Quoted passage
>> Start
Optical waveguides – Polarization without modulation
Reexamination Certificate
2000-09-22
2002-11-12
Palmer, Phan T. H. (Department: 2874)
Optical waveguides
Polarization without modulation
C385S006000, C359S484010
Reexamination Certificate
active
06480636
ABSTRACT:
TECHNICAL FIELD
This invention relates to an optical isolator used in an optical system for preventing a light beam emitted from a light source in the optical system from returning to the light source after reflected by an end face of any one of optical elements in the optical system.
BACKGROUND ART
Generally, during propagating in an optical system, a light beam emitted from a light source is reflected at an end face of any one of optical elements in the optical system and returns to the light source. For example, in an optical communication system, a laser beam emitted from a laser as a light source is converged by a coupling lens to an end face of an optical fiber. In this event, most of the laser beam enters the optical fiber and propagates therethrough. On the other hand, a part of the laser beam is reflected at the end face of the optical fiber and returns to the laser as a return beam. Generally, the return beam is different in phase and polarizing direction from the laser beam produced in the laser. Therefore, the return beam may often disturb the oscillation of the laser to produce a noise in the laser beam, and, in the worst case, to stop the laser oscillation.
>> End
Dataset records
>> Start
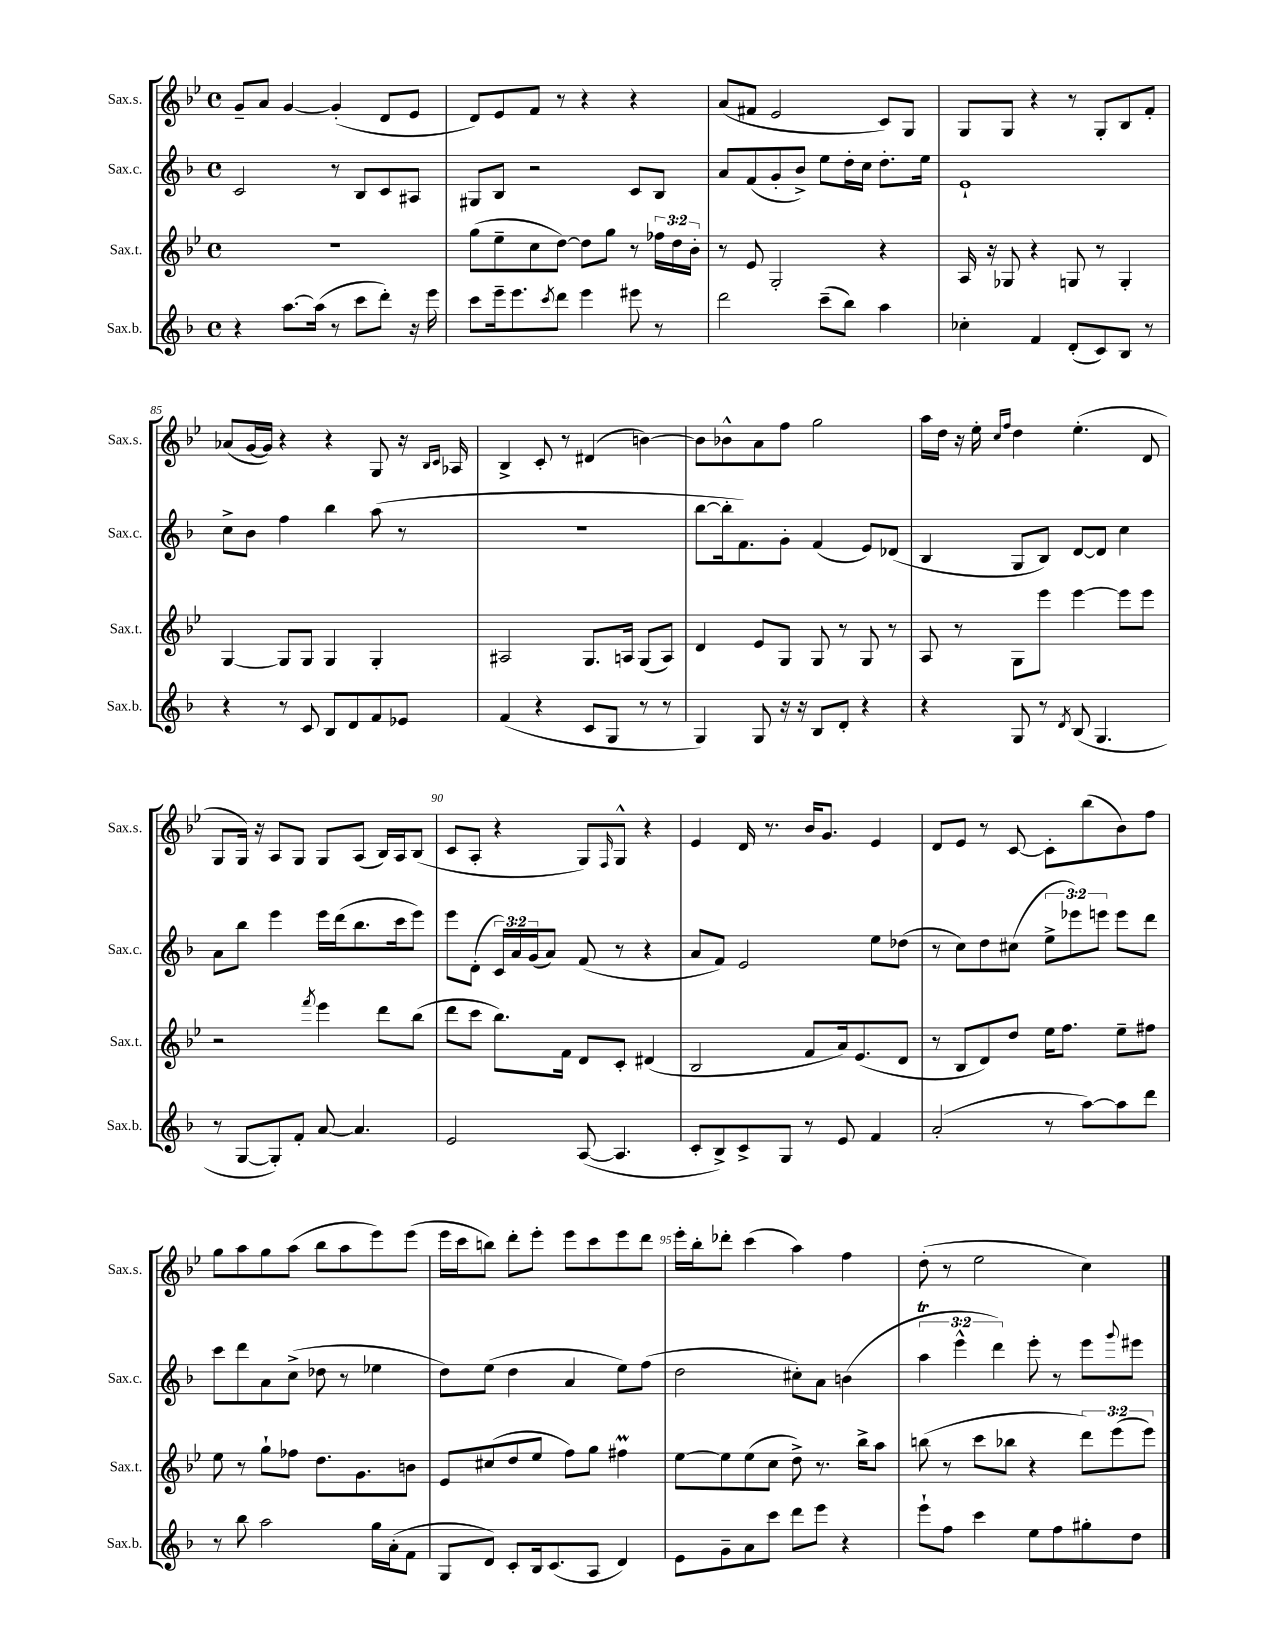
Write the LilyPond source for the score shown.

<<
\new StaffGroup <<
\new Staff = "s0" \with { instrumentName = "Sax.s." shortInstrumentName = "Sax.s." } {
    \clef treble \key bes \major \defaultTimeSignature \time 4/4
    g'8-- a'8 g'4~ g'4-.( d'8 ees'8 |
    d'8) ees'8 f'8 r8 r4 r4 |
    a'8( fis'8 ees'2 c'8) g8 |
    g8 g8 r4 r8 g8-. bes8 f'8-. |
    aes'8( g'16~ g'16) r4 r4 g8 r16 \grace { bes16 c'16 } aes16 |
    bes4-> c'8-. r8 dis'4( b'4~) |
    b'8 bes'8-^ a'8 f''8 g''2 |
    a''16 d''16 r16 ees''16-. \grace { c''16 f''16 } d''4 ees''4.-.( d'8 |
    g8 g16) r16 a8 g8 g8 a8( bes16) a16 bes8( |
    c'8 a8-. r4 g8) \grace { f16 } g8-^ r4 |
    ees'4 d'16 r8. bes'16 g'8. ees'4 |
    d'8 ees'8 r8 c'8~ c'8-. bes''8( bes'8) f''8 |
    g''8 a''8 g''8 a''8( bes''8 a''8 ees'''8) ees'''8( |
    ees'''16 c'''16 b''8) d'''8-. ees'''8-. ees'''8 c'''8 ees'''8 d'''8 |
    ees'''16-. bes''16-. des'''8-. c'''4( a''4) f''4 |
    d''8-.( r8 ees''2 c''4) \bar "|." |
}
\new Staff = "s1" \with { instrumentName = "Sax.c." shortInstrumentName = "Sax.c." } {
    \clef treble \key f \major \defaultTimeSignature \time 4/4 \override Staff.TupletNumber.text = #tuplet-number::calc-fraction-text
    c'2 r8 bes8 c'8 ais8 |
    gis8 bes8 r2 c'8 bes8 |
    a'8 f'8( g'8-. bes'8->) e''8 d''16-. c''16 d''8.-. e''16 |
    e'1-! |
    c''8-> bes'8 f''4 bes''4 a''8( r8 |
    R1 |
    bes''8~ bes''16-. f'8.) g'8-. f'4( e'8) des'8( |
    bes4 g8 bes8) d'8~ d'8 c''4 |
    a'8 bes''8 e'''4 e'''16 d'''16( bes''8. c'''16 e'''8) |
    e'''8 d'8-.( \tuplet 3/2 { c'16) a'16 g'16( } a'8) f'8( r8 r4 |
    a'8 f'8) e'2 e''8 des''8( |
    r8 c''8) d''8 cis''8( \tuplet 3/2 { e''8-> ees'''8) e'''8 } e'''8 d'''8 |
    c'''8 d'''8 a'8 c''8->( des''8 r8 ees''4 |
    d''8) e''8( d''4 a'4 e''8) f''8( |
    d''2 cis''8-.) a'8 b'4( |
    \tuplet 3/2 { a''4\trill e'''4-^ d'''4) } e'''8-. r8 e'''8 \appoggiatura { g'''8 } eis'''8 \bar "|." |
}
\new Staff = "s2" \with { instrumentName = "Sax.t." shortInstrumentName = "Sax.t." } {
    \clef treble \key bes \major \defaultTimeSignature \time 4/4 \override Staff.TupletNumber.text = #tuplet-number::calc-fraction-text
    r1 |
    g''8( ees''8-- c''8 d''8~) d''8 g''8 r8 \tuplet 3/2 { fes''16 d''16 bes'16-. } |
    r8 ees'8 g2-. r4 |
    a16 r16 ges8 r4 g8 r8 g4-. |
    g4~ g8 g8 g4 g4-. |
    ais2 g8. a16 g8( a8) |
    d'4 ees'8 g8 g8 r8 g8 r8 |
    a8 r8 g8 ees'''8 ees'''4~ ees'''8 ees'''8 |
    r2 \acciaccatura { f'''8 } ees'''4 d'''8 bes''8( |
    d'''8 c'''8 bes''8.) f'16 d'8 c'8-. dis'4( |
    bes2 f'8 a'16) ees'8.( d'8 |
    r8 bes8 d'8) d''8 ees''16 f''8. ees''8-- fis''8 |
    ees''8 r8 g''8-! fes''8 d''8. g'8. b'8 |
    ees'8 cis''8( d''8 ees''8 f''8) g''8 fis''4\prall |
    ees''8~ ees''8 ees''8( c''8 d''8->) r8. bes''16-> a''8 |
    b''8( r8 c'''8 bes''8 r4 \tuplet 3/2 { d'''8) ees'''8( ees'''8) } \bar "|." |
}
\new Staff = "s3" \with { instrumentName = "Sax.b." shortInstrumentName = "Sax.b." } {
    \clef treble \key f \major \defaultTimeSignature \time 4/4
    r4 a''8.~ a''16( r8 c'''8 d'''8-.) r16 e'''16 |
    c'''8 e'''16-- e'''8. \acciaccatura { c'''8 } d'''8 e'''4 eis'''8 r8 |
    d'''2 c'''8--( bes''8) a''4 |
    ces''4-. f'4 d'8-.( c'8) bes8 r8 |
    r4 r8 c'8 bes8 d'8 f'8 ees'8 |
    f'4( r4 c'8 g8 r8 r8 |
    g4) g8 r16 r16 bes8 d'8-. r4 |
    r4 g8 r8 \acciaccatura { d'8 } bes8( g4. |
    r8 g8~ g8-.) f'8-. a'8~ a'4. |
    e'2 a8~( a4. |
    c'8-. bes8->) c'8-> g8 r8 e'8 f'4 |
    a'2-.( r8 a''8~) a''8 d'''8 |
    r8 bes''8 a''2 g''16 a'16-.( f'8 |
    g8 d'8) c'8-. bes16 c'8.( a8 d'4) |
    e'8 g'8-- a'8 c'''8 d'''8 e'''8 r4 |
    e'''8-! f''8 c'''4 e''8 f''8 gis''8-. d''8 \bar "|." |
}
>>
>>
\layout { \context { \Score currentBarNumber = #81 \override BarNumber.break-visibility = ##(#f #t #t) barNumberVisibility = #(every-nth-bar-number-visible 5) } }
>> End
>> Start
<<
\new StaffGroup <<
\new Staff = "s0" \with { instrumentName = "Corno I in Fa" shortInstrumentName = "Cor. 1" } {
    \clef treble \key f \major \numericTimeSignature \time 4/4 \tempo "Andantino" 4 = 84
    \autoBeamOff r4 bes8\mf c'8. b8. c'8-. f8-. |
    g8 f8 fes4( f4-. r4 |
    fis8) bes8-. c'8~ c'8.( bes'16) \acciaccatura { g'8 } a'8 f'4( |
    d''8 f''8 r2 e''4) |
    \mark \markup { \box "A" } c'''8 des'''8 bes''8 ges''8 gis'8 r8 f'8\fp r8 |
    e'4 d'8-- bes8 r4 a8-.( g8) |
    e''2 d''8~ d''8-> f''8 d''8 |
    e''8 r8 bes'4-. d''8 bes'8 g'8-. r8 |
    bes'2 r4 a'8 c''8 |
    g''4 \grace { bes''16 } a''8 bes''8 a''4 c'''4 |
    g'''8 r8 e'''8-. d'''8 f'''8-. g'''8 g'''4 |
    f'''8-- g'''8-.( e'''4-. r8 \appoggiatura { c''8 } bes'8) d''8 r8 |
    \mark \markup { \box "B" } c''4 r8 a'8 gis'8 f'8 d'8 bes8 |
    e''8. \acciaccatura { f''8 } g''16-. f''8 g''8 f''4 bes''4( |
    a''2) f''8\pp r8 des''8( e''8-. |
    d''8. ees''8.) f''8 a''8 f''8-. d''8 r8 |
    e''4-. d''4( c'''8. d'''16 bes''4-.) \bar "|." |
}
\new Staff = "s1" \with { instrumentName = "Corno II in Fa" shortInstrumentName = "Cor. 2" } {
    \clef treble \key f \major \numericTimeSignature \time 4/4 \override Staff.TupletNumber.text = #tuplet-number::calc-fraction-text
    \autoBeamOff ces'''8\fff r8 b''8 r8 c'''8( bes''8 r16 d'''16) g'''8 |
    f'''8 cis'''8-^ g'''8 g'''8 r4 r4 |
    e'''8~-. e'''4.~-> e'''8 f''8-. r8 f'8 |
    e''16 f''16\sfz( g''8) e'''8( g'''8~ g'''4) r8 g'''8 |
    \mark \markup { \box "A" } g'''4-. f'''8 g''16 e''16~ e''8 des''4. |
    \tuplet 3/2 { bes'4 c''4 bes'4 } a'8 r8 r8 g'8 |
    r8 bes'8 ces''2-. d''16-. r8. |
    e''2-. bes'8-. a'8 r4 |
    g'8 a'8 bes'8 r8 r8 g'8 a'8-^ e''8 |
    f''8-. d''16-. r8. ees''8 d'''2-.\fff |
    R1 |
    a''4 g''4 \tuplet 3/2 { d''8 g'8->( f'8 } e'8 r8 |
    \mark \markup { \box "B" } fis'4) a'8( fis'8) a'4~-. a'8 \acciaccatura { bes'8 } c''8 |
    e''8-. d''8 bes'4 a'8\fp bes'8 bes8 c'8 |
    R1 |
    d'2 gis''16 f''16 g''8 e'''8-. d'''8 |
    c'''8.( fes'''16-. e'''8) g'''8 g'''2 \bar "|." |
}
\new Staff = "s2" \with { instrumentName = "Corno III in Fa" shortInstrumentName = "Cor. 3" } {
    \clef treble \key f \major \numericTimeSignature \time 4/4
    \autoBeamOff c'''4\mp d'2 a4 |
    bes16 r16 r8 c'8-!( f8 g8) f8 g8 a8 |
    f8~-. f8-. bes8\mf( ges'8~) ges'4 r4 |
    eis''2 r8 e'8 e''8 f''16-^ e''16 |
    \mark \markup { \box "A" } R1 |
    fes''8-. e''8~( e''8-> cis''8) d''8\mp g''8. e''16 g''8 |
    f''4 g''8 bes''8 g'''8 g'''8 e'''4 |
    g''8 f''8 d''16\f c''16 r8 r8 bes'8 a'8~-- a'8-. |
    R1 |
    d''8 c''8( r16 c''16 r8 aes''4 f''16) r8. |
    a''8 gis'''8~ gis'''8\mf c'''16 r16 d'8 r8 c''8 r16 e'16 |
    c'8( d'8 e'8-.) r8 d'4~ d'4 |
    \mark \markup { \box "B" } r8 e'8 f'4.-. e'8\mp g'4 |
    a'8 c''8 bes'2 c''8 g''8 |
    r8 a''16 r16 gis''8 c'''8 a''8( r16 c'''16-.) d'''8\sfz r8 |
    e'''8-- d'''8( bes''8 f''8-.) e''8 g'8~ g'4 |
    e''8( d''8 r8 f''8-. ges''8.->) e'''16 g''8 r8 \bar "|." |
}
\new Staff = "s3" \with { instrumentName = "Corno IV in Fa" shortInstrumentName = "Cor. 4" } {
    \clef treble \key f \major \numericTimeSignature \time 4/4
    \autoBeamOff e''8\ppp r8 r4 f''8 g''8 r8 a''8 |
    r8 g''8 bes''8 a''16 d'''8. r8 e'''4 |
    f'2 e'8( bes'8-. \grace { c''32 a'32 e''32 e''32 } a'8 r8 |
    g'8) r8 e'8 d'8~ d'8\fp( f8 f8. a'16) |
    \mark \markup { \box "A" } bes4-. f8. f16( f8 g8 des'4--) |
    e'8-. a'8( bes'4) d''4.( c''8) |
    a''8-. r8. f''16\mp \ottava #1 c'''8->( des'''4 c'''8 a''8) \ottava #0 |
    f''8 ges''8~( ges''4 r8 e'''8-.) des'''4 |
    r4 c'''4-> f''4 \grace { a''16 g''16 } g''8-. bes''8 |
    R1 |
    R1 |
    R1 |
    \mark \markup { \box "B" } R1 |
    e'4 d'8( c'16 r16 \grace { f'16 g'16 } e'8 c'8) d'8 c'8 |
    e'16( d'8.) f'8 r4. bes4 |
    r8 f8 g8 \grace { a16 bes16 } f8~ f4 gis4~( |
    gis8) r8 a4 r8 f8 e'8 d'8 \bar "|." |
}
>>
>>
>> End
Given task 1
In the optical isolator patent text, what converges the laser beam onto the end face of the optical fiber?
Given task 2
Please proceed with the optical isolator patent text from the point where it stops.

Task output 1
A coupling lens.

Task output 2
In order to avoid the noise in the laser beam, the return beam must be isolated. To this end, an optical isolator is used. An optical circulator also has a function similar to that of the optical isolator. Basically, the optical isolator is required to be high in isolation characteristic or quenching ratio of the return beam and to be suppressed in transmission loss or insertion loss of an incident light beam.
An existing optical isolator comprises a Faraday rotator of, typically, a thick film of magnetic garnet and a pair of polarizing elements arranged on both sides of the Faraday rotator. Specifically, one of the polarizing elements is arranged at a light-input side of the Faraday rotator and serves as a polarizer while the other polarizing element is arranged at a light-output side and serves as an analyzer. Around the Faraday rotator, a cylindrical permanent magnet such as a rare-earth magnet is disposed and serves as a field-application magnet which generates a magnetic field for magnetizing the magnetic garnet thick film of the Faraday rotator in one direction. An isolator casing made of stainless steel surrounds the permanent magnet. Typically, the above-mentioned optical elements and the permanent magnet are fixed to the isolator casing through a holder by bonding using adhesive, solder, laser welding, or the like.
Most of commercially available magnetic garnet thick films for use as a magnetic material of the Faraday rotator is high in saturation magnetization. Since the field-application magnet is required to have a magnetic field strength sufficient to fully magnetize the magnetic garnet thick film as the Faraday rotator in the one direction, the rare-earth magnet such as a samarium-cobalt (Sm—Co) magnet having a high in performance is usually used as the field-application permanent magnet. Since the rare-earth permanent magnet is expensive, the use of the rare-earth magnet for the field-application magnet inevitably increases the cost of the optical isolator as a whole.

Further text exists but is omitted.